Life West Gladiatrix
- Founded: 2014
- Location: Hayward, California
- Coach: Adriaan Ferris
- League: Women's Premier League

Official website
- www.lifewestrugby.com

= Life West Gladiatrix =

Life West Gladiatrix are a women's rugby union club based in Hayward, California, United States. The Gladiatrix are named after ancient female Gladiators who were fierce and ruthless in combat and were the equivalent of their male counterparts. They were formed in the fall of 2014 and took the field for the first time in January 2015.

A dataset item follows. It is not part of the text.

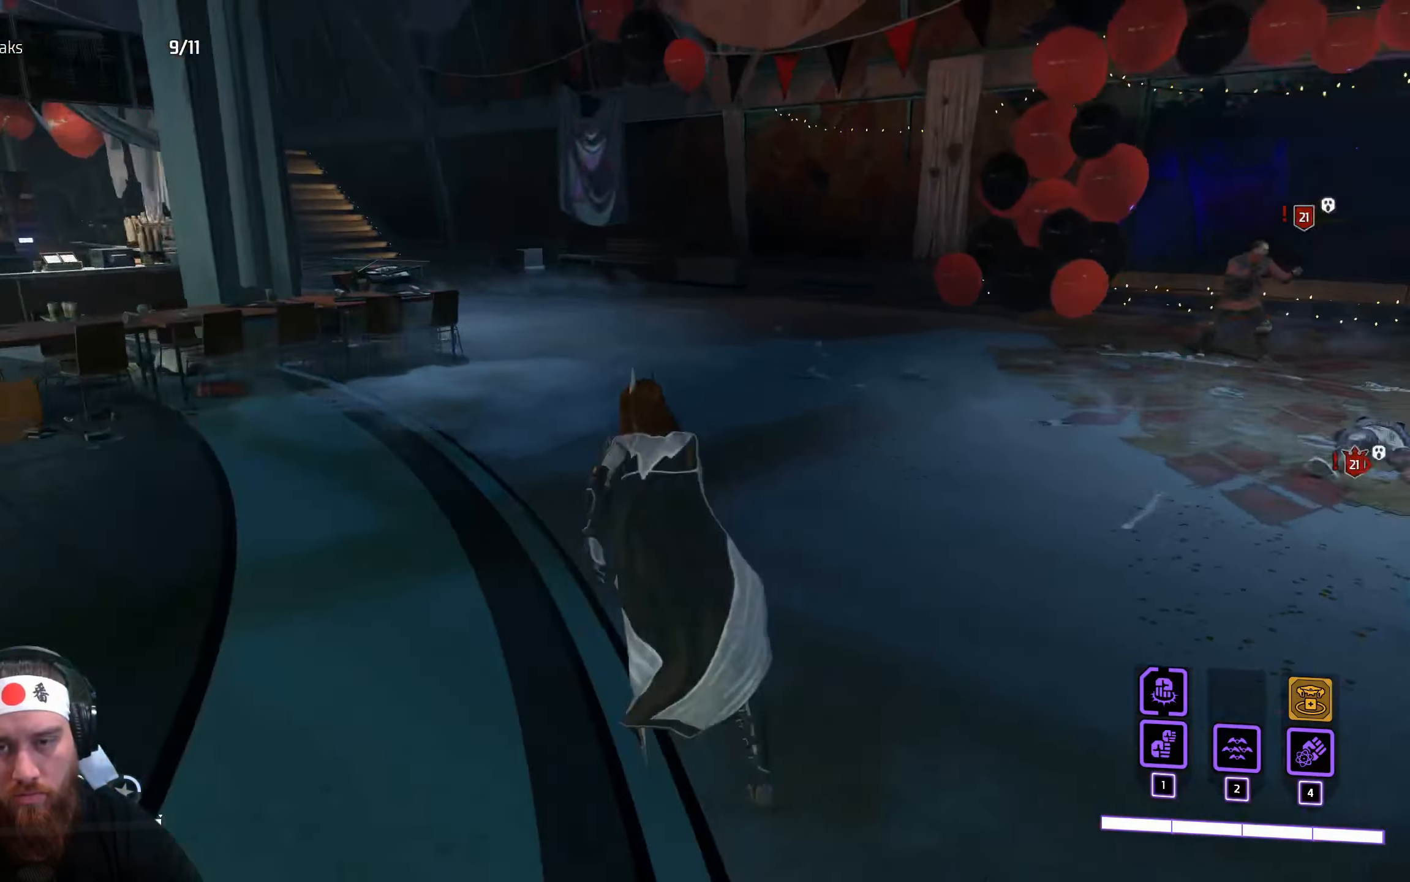
{"keys": ["shift", "w"], "mouse": [], "events": []}
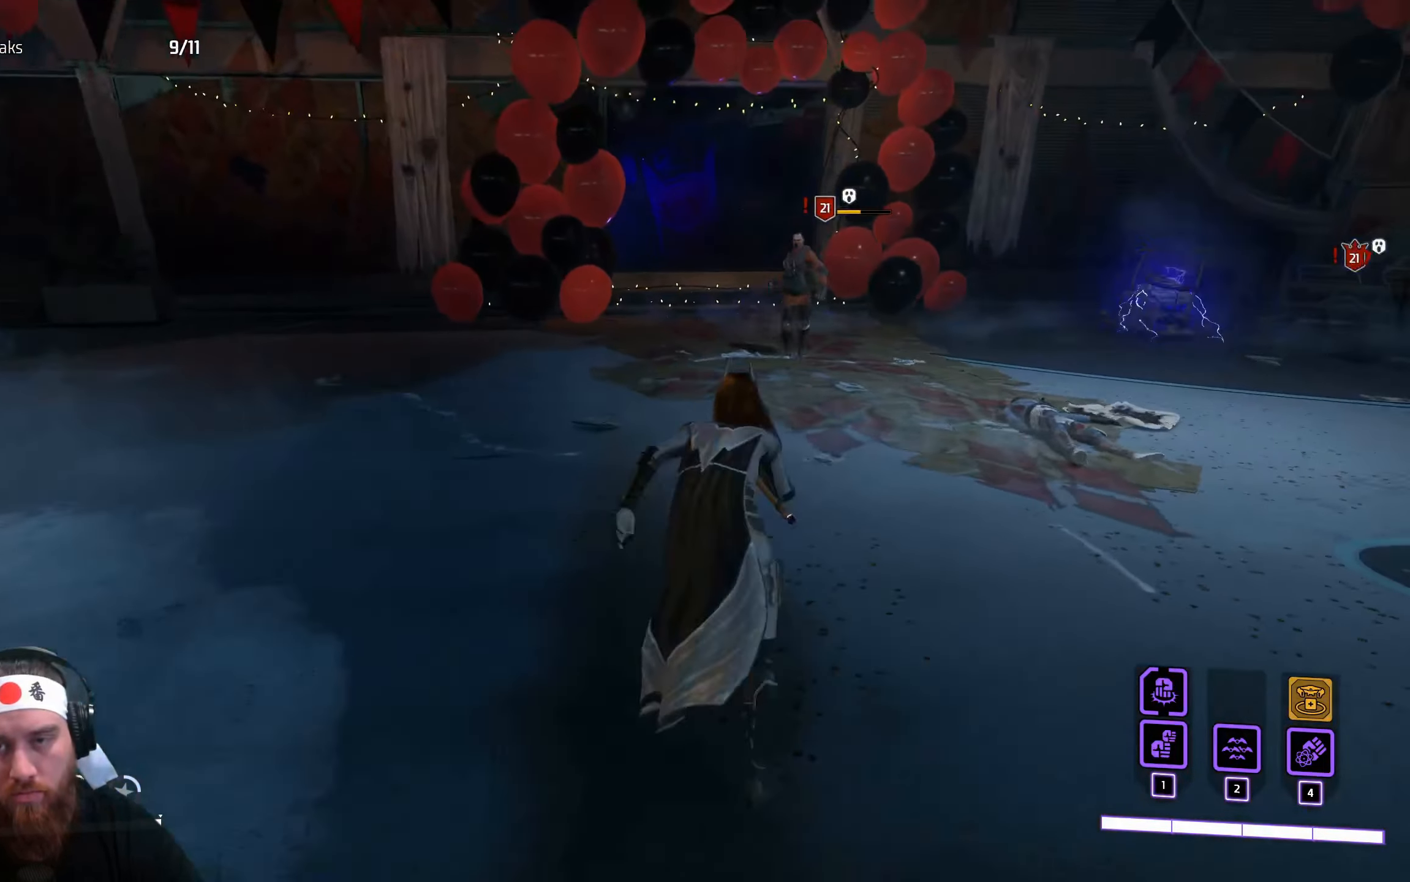
{"keys": ["shift", "w"], "mouse": [], "events": [[234, "mouse_left", "down"], [317, "mouse_left", "up"]]}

They have won several National Championship titles since then, they won the Division 2 championships in 2016 and 2026, while adding Division 1 championships in 2017 and 2018. 2019 saw them entering the Women's Premier League for the first time and reaching the finals.

== History ==
=== Life West Rugby ===
Dr. Brian Kelly (former President of Life Chiropractic College West) and his colleague Dr. Bruce Chester, established Life West Rugby in late 2013. Dr. Kelly grew up in New Zealand and wanted to establish a top-level rugby program which was realized on January 11, 2014, when the Life West Men's team, the Gladiators, played their first ever league match.

Dr. Kelly wanted to develop a program from the beginning that showcased excellence in rugby and chiropractic. He also wanted to enhance college pride and introduce chiropractic to a wider community. The program provided opportunities for students, alumni, chiropractors and the local community to be involved with the team.